== TEXT PASSAGE ==
It's reckless not to subject Padu to data protection laws, says LFL

PETALING JAYA: Economy Minister Rafizi Ramli’s claim that government data in the Central Database Hub (Padu) need not be subjected to the Personal Data Protection Act 2010 (PDPA) is baseless, reckless and goes against the global trend, says Lawyers for Liberty (LFL).

LFL director Zaid Malek said in a Friday (Jan 5) statement that the minister seemed to be “completely oblivious to the role and necessity of PDPA legislation in governing personal data”.

He also said personal data protection cannot be left to ad hoc, superficial regulations of individual government agencies or departments.

ALSO READ: Amendment needed for data protection laws in line with Padu, says LFL

On Thursday (Jan 4), LFL called for Padu to be suspended pending amendments to the PDPA amid fears of data breaches.
===
== DATA EXCERPT ==
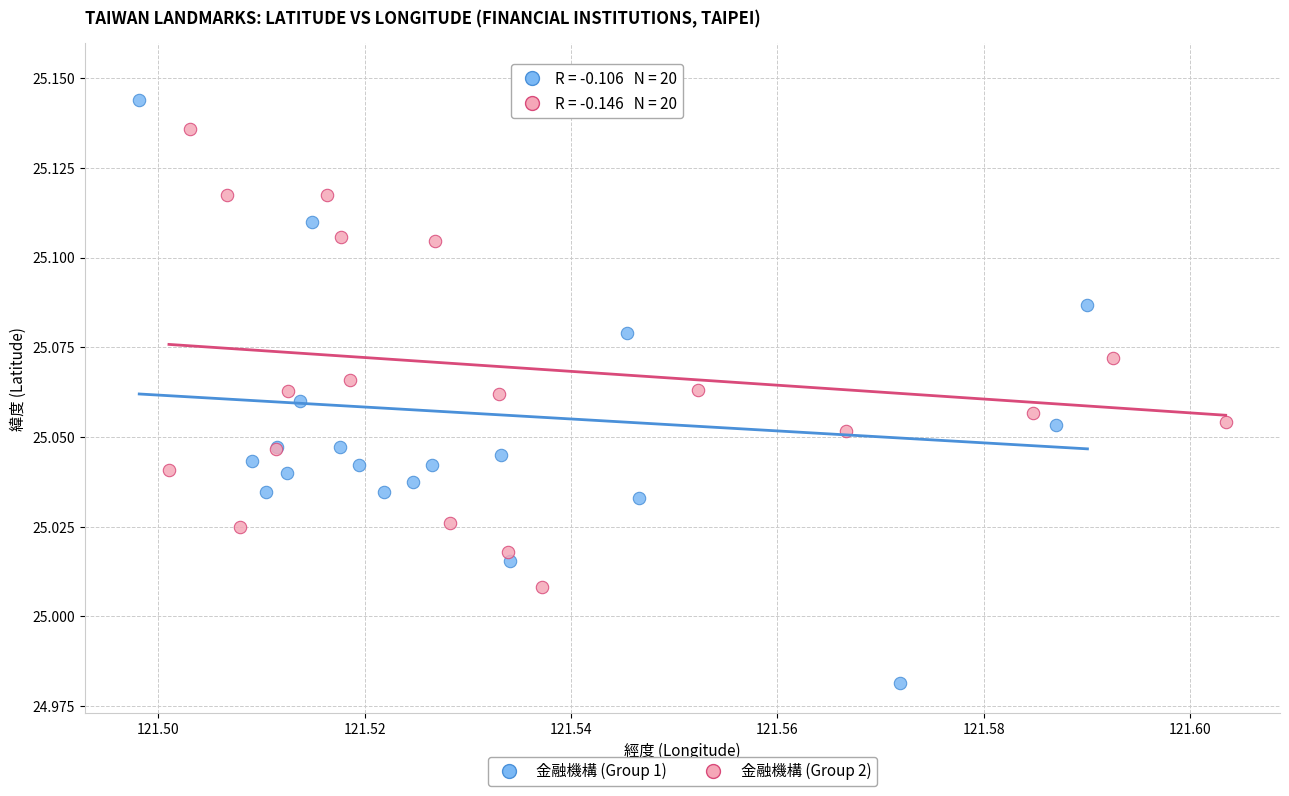

Which series has the widest spread of Y values?

金融機構 (Group 1)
===
WHAT YOU NEED TO DO —
1. Answer these questions using the Padu article:
(a) Under the minister's claim, which law need Padu's government data not be subjected to?
(b) On what day and date did Zaid Malek issue his statement?
(c) What did LFL call for on Thursday (Jan 4)?
2. Repeat everything in the Padu article from "LFL director Zaid" down to "of data breaches.", word for word.

SOLUTIONS TO THE TASKS —
1.
(a) The Personal Data Protection Act 2010 (PDPA).
(b) Friday, Jan 5.
(c) Padu to be suspended pending amendments to the PDPA.

2.
LFL director Zaid Malek said in a Friday (Jan 5) statement that the minister seemed to be “completely oblivious to the role and necessity of PDPA legislation in governing personal data”.

He also said personal data protection cannot be left to ad hoc, superficial regulations of individual government agencies or departments.

ALSO READ: Amendment needed for data protection laws in line with Padu, says LFL

On Thursday (Jan 4), LFL called for Padu to be suspended pending amendments to the PDPA amid fears of data breaches.